2014年1月17日
天の川に魅せられて選んだ墓石
八ヶ岳南麓で双眼鏡を手に天の川を見上げたときのことです。初めは星の密集にしか見えませんでした。しかし、目が慣れるにしたがって隙間なくあるように見えた星々の間にさらに星々がにじみ出てくるのです。
目を凝らすと、また新たに星々が・・・・。
これはもう「わっ、わっ、わっ!」としか表現できない感動の時間でした。
私の母が九十二歳でこの世を去りました。晩年を過ごした伊豆に墓を設けようと市内の石材店を訪ねました。展示場には様々な種類の石、デザインの墓石が並んでいます。
その内、一つの石が目に留まりました。まさむねの御影と記されたその石は、結晶の大小濃淡が流れのような微妙な模様を描き、奥行きさえ感じられます。
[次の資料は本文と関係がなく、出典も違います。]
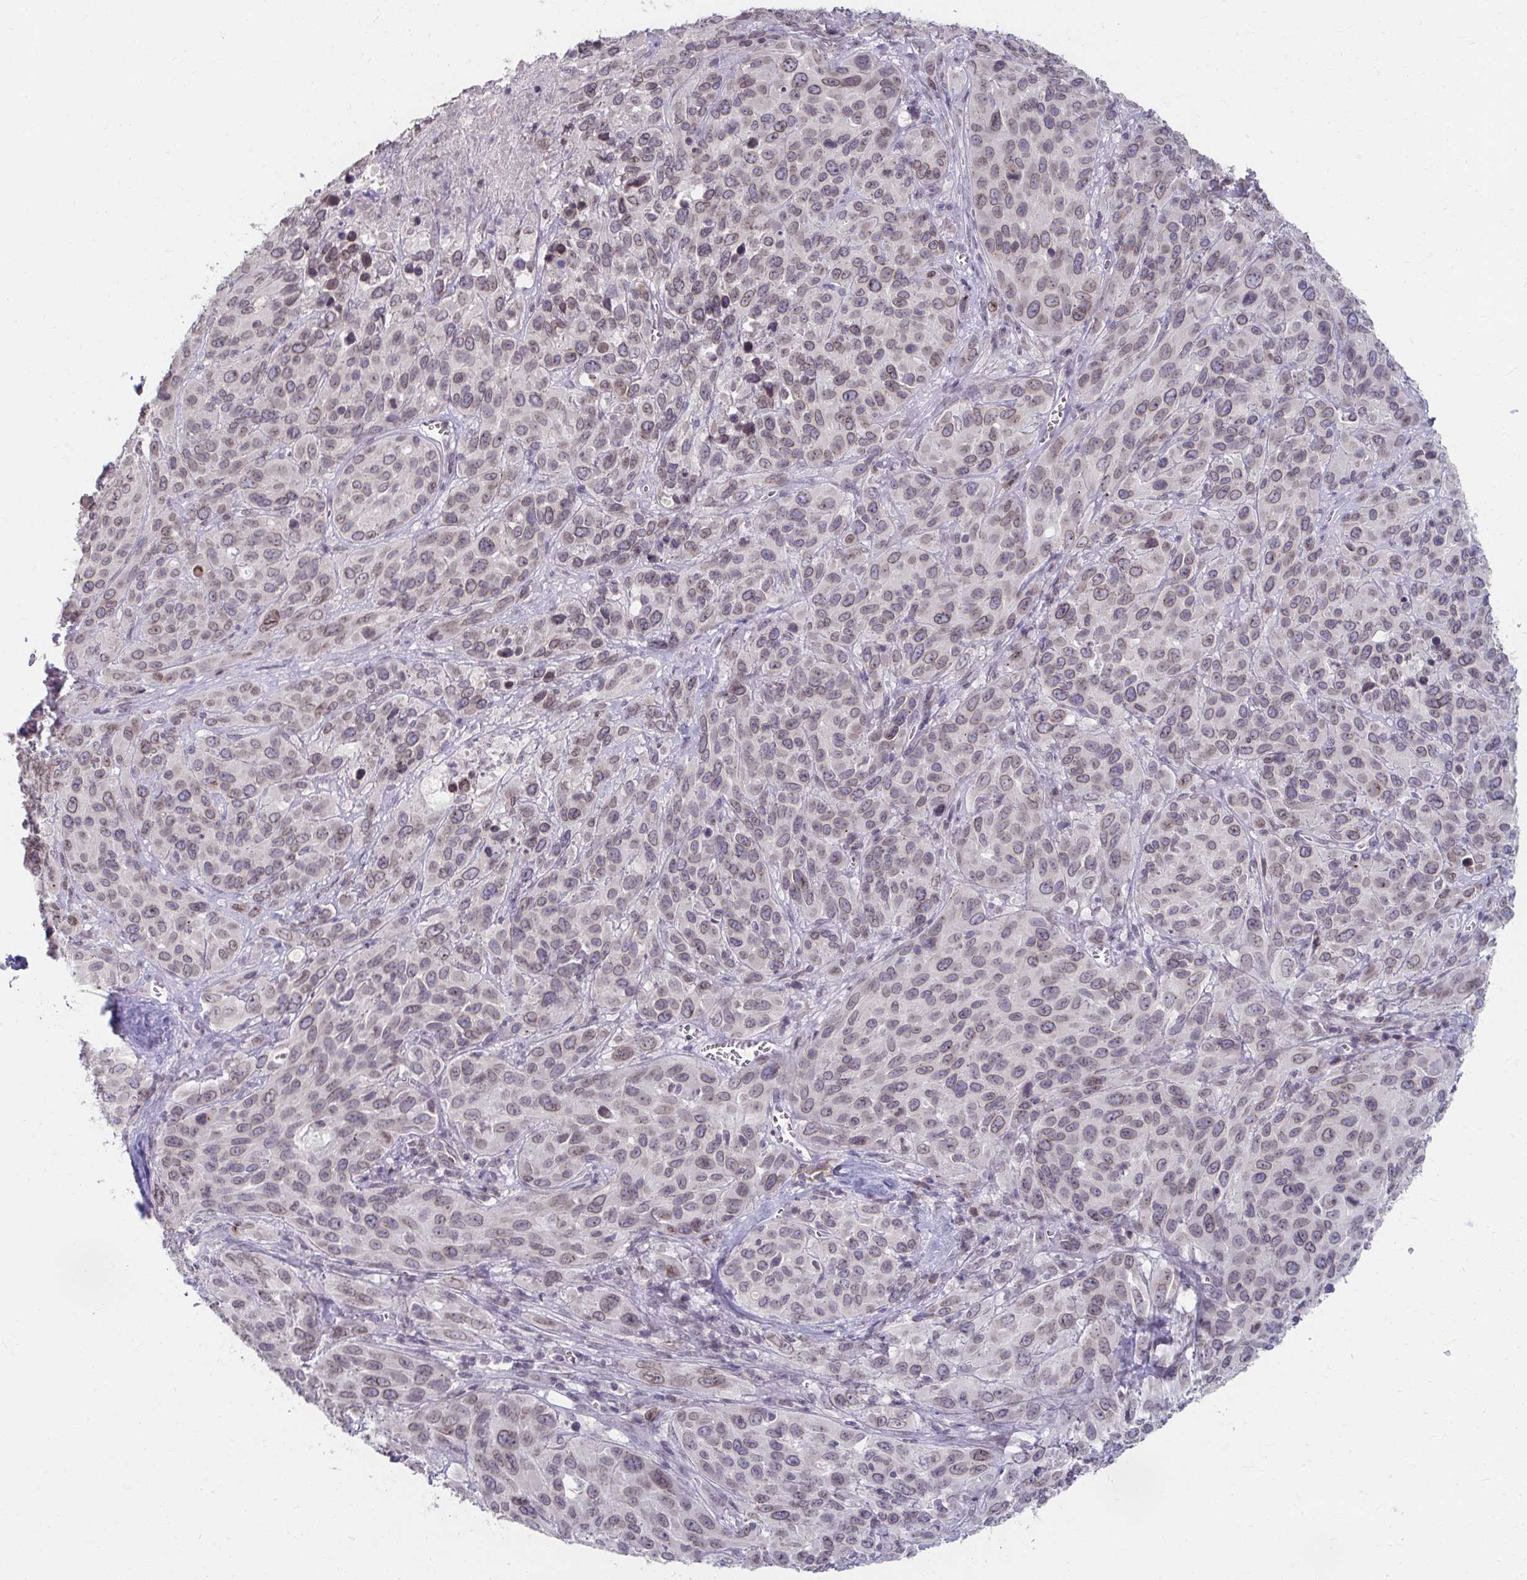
{"staining": {"intensity": "weak", "quantity": "25%-75%", "location": "nuclear"}, "tissue": "cervical cancer", "cell_type": "Tumor cells", "image_type": "cancer", "snomed": [{"axis": "morphology", "description": "Normal tissue, NOS"}, {"axis": "morphology", "description": "Squamous cell carcinoma, NOS"}, {"axis": "topography", "description": "Cervix"}], "caption": "Protein expression by immunohistochemistry reveals weak nuclear staining in about 25%-75% of tumor cells in cervical cancer.", "gene": "NUP133", "patient": {"sex": "female", "age": 51}}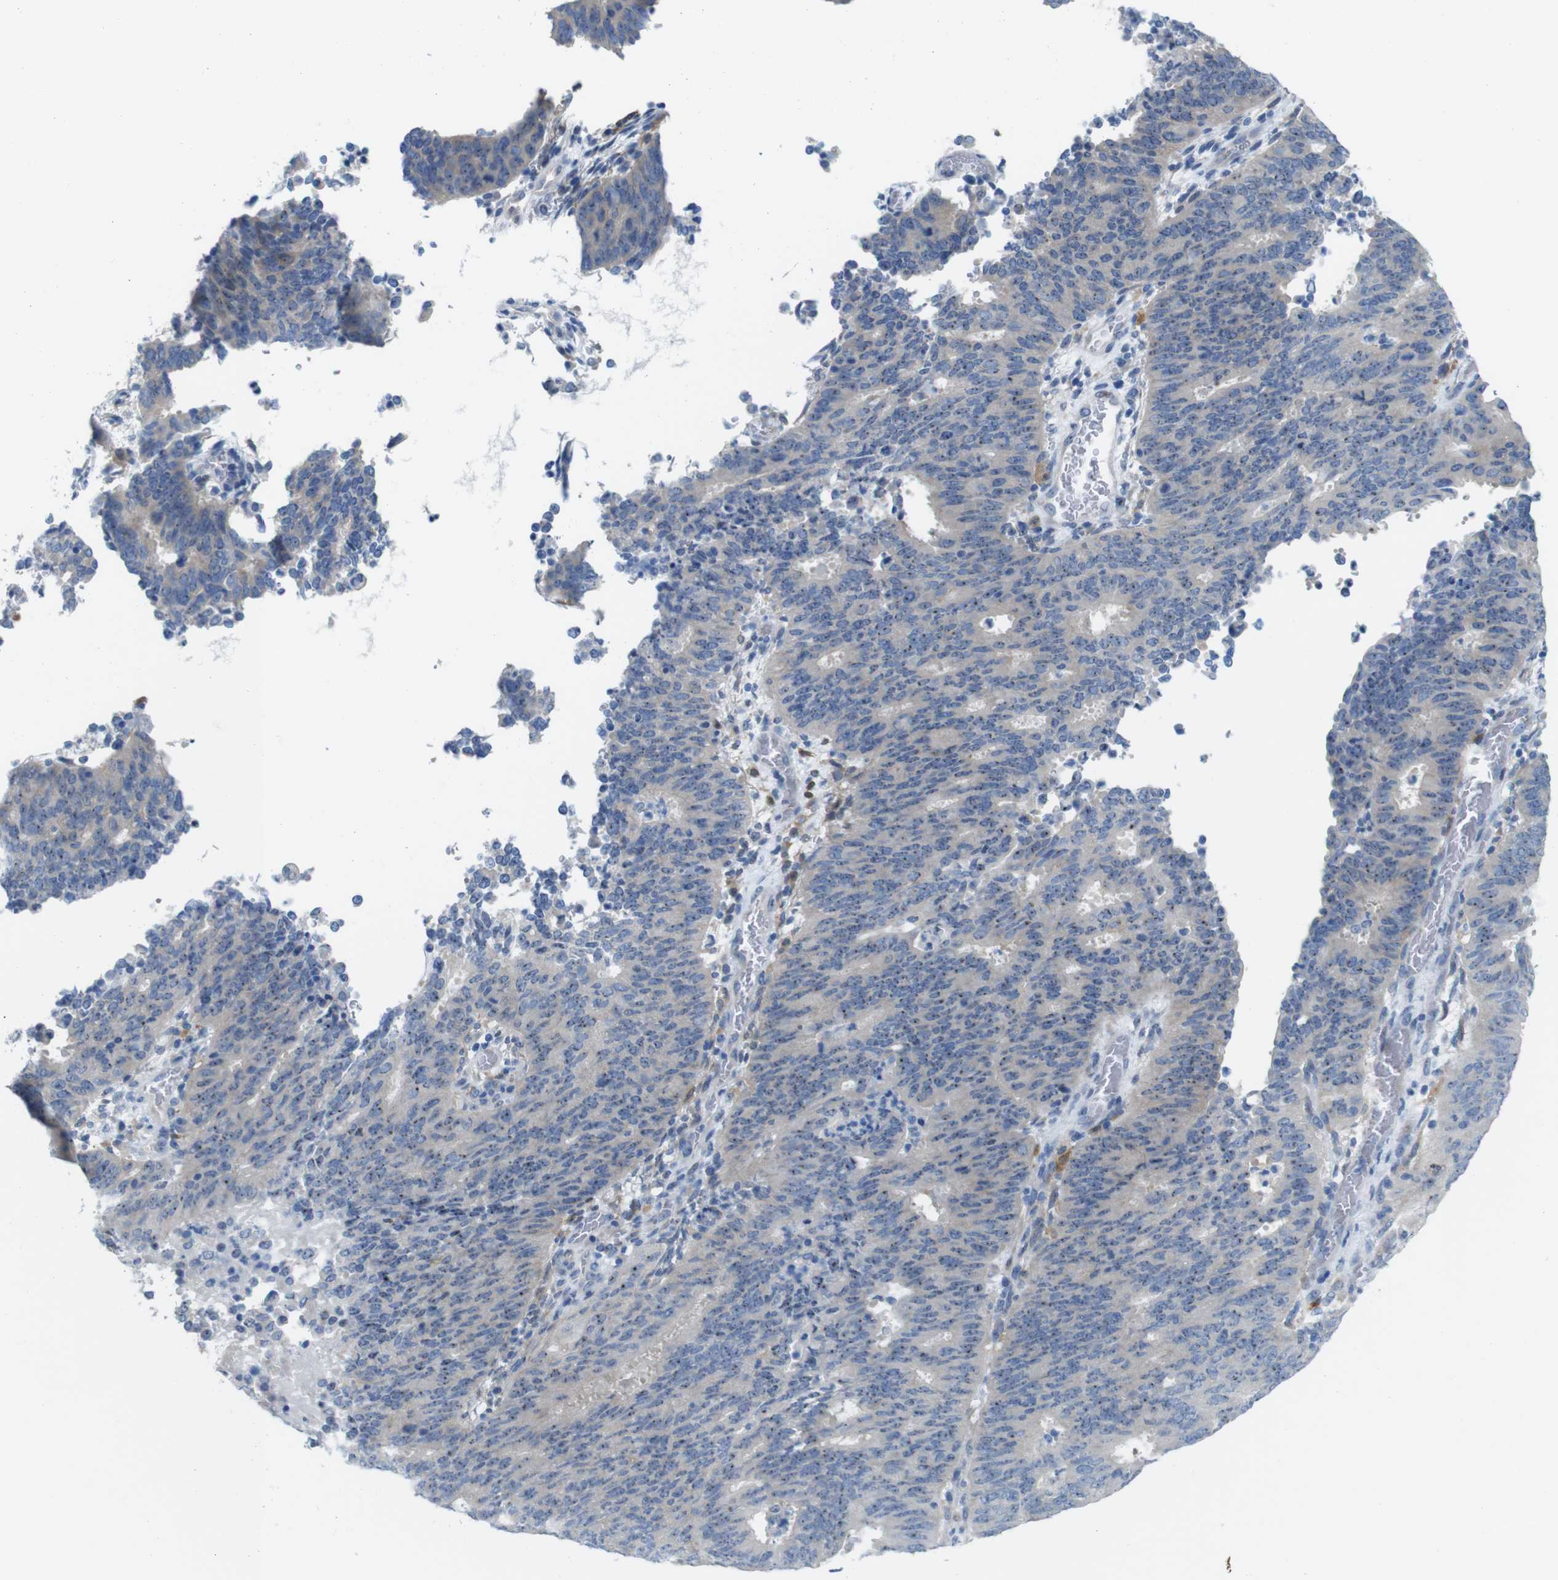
{"staining": {"intensity": "moderate", "quantity": "25%-75%", "location": "nuclear"}, "tissue": "cervical cancer", "cell_type": "Tumor cells", "image_type": "cancer", "snomed": [{"axis": "morphology", "description": "Adenocarcinoma, NOS"}, {"axis": "topography", "description": "Cervix"}], "caption": "Cervical cancer (adenocarcinoma) stained with a protein marker reveals moderate staining in tumor cells.", "gene": "C1orf210", "patient": {"sex": "female", "age": 44}}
見つめていると、かつて見た天の川のように細かい結晶が次々と浮かび上がってくるような気がします。
すぐに気に入り、デザインも展示場にあった墓石から小柄で几帳面だった母にふさわしいシンプルなものを選びました。小さいけれど、宇宙にも通じるような豊かなイメージの墓石になり、亡き母も喜んでくれるに違いありません。